Segundo o diretor de urgência do Complexo Hospitalar de Urgência, Rodrigo Muzzi, o perfil das vítimas permanece praticamente o mesmo há anos: homens jovens, entre 19 e 39 anos, muitos deles utilizando motocicletas como instrumento de trabalho em entregas e deslocamentos urbanos.
De acordo com o médico, uma das situações de maior risco ocorre nos chamados “corredores” entre veículos, onde motociclistas acabam entrando em pontos cegos de carros e ônibus.
“A rotina desses pilotos faz eles estarem contra o tempo para chegarem aos lugares ou realizarem entregas, mas as formas que eles encontram para não se atrasarem é o que muitas vezes colocam suas vidas em risco”, afirma.
Jovens preocupam especialistas
O ortopedista Alexandre Maru, da equipe de urgência do Hospital João XXIII, destacou o aumento no número de adolescentes e jovens envolvidos em acidentes com motos.
Somente em 2025, o hospital registrou 595 atendimentos de motociclistas entre 11 e 19 anos. Até abril deste ano, já haviam sido contabilizados 214 casos nessa faixa etária.
Segundo o especialista, o crescimento pode estar relacionado ao uso cada vez maior de veículos de duas rodas que não exigem carteira de habilitação.
Maru alerta ainda para a falsa sensação de segurança criada por comportamentos repetitivos no trânsito.
“O piloto realiza uma ação irresponsável e acha que vai ficar tudo certo. Como deu certo na primeira vez, continua agindo da mesma forma até dar errado”, afirmou.
Lesões graves e sequelas
Os profissionais do hospital destacam que a gravidade dos acidentes depende de fatores como velocidade, uso correto dos equipamentos de segurança e a forma como o motociclista é arremessado no impacto.
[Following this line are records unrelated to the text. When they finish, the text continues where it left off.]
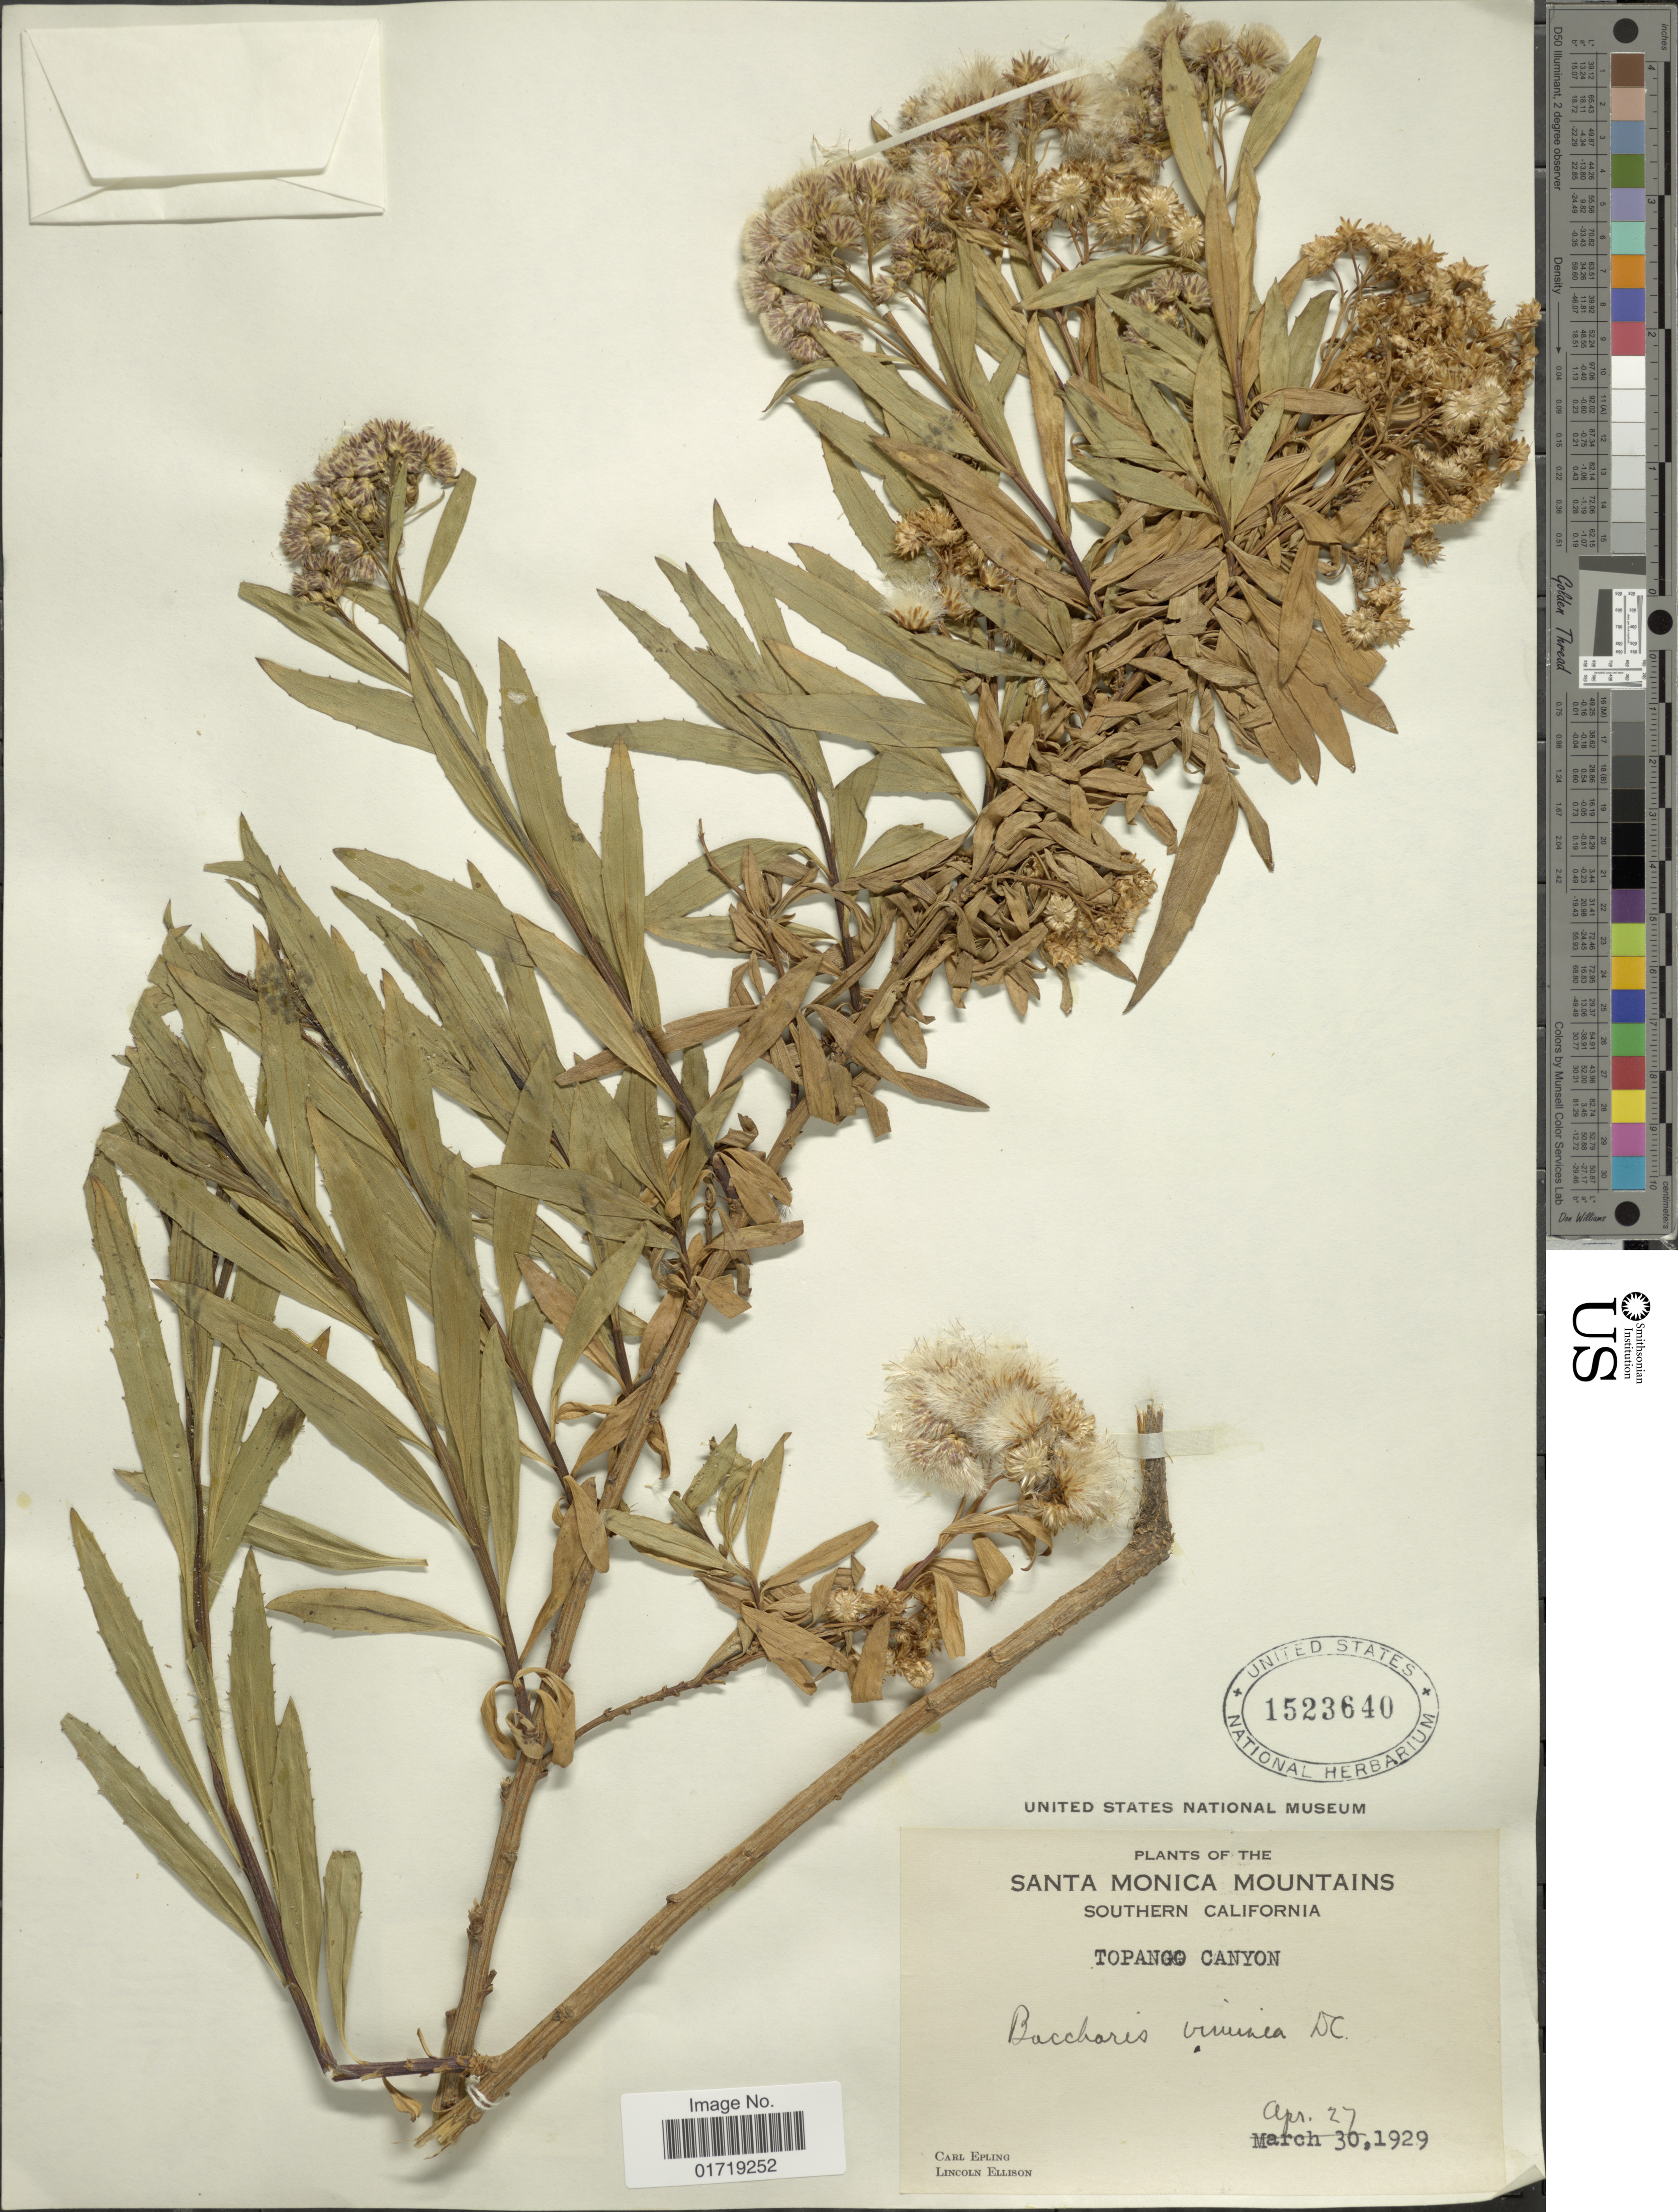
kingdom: Plantae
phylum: Tracheophyta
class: Magnoliopsida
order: Asterales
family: Asteraceae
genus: Baccharis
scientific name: Baccharis viminea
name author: DC.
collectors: C. C. Epling & L. Ellison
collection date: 1929-04-17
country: United States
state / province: California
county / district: Los Angeles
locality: Santa Monica Mountains, Southern California, Topango Canyon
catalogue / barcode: US 1523640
As lesões mais frequentes são fraturas em membros superiores e inferiores, além de traumas cranianos e torácicos graves.
Segundo Rodrigo Muzzi, algumas vítimas conseguem recuperação completa, enquanto outras convivem com sequelas permanentes.
Um acidente que mudou tudo
A campanha também trouxe o relato do gerente de comércio Davi Pereira, de 31 anos, vítima de um grave acidente de moto.
Ele contou que sofreu o acidente ao sair para uma tarefa simples do cotidiano.
“Fui à padaria, quando o carro da frente deu seta em uma curva e não deu tempo de frear. Acabei batendo forte em uma mureta”, relembrou.
Davi deu entrada no Hospital João XXIII em 18 de abril com traumas abdominais e fratura no fêmur. Desde então, passou por quatro cirurgias.
Durante a internação, ele não conseguiu acompanhar o nascimento do filho Oliver, ocorrido enquanto ainda estava hospitalizado.
“O trânsito não é brincadeira. Uma pequena falha pode afetar profundamente a nossa vida ou a de outras pessoas”, afirmou.